As planned, the alarm rang at 8. Two snooze buttons later, it hit me: I work at 11. I had picked it up last week and totally forgot. Well, that's not entirely true. I knew that I worked Tuesday at 11...and I knew that I had to do my project Tuesday morning before my 3:40 p.m. class--it just never occurred to me, for days, that they were the same Tuesday. This isn't the first time this year that I've made a similar mistake, yet I feel like it isn't something I've done my whole life. This new habit of over-scheduling and under-remembering was becoming a new habit--and it scares me.
My options were limited, but I had to act. I did some reading, took a short nap (stupid), went to work, rushed home, ate and watched TV (stupid), got my BC, went to school, typed my reading response for today's class (stupid), and proceeded to rush through a powerpoint presentation. An hour late, I stumbled into class with a half-assed powerpoint and zero lesson plan. I BSed my way through the discussion using notes I skimmed through online (the first time I've ever legitimately and completely cheated), and then I got up and BSed my way through 20% of my final grade.
Let's be honest, I'm not particularly proud of today. It wasn't until after class that it finally hit me. My professor handed back my previous reading responses from last week. I tried to read through her scribbled notes. Regardless of the time I put into an assignment, I always got some praise: a couple underlines, perhaps a "good!" This time I got a few stars. I rarely do all of the reading, what can I say? I'm not a reader by nature. But last week, through a series of lonely weekend nights, I actually did finish the novel we were supposed to read. On that reading response, there was a note at the bottom. "Great observations, maybe think of how to expand this argument for your final paper."
One big point to the bi-weekly reading responses was to get an idea started for your final paper. This was not a novel idea, in fact many of my previous professors had done similar things. However, I've never taken the assignments seriously. I mean, I knew that if I did it would make my life easier, but I failed to realize that it would also make my writing better. It clicked that the first time I actually did all of the reading, I already came up with an idea that my professor thought worthy of a 12 page final paper.
It was that easy for me. My entire college career I was worried that all I could do was BS. That maybe I'm not as good at what I do as I seem to be, that maybe I don't have good ideas. As it turns out, the only thing keeping me from being an English savant was my lazy self not getting all of the information available. If I had the tools, I could build just about anything, even a well constructed critical analysis.

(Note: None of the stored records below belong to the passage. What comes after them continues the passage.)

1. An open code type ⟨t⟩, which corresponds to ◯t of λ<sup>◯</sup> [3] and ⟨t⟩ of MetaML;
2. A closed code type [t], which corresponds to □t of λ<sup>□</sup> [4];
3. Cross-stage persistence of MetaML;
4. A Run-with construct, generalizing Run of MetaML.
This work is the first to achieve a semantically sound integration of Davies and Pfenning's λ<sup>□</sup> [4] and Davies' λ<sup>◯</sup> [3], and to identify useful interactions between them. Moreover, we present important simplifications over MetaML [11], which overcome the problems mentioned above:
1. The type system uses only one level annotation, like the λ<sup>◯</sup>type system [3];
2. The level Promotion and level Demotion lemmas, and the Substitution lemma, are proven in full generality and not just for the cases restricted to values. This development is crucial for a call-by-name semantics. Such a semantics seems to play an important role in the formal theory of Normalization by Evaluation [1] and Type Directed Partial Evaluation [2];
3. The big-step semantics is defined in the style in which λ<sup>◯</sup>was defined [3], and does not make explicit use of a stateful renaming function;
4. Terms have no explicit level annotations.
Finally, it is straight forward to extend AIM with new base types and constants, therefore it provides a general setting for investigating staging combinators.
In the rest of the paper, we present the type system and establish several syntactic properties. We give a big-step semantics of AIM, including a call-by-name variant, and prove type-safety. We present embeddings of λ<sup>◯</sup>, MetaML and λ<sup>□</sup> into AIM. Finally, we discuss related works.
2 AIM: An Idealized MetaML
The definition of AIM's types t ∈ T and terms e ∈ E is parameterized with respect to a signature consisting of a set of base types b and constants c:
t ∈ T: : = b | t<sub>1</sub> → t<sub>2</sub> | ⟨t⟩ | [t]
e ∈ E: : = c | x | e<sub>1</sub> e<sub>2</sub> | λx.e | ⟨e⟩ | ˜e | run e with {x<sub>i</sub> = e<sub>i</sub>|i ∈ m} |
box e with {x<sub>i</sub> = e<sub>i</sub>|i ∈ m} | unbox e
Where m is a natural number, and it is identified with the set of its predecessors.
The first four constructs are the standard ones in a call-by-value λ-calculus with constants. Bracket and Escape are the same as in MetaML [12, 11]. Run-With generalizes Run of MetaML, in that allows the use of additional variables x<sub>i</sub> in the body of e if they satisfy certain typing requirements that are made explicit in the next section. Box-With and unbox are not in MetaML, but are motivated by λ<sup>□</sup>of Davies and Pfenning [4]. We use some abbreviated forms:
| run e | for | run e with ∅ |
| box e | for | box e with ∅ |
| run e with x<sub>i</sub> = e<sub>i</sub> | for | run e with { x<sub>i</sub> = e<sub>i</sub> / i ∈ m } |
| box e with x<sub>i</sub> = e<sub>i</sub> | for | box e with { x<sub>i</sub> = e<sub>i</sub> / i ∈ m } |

I wish this realization happened before my botched presentation. If I had realized this about myself (and I know it seems obvious, but for some reason it wasn't), I would have nailed my presentation and actually taught the class something instead of relying on them to already know the material. And who knows, maybe I would have learned something or even taught my professor...if only I had the right tools.
From now on, perhaps I won't think of myself as a writer, blogger, teacher, editor, etc. I'm a builder. When people ask what I do with that degree I lie about having, I'll tell them, "Oh, I'm in construction." I'm a builder of whatever needs to be built, of whatever you put in front of me. I just need all of the info, all of the tools, required to do the job. And now I know that tools aren't given just because you pay tuition, getting those tools are on me. It's my responsibility to go to Home Depot and find what I need. To scour every aisle until I know nuts from bolts. To hold a saw in my hand until I understand how it works. That's what I do, I'm a builder.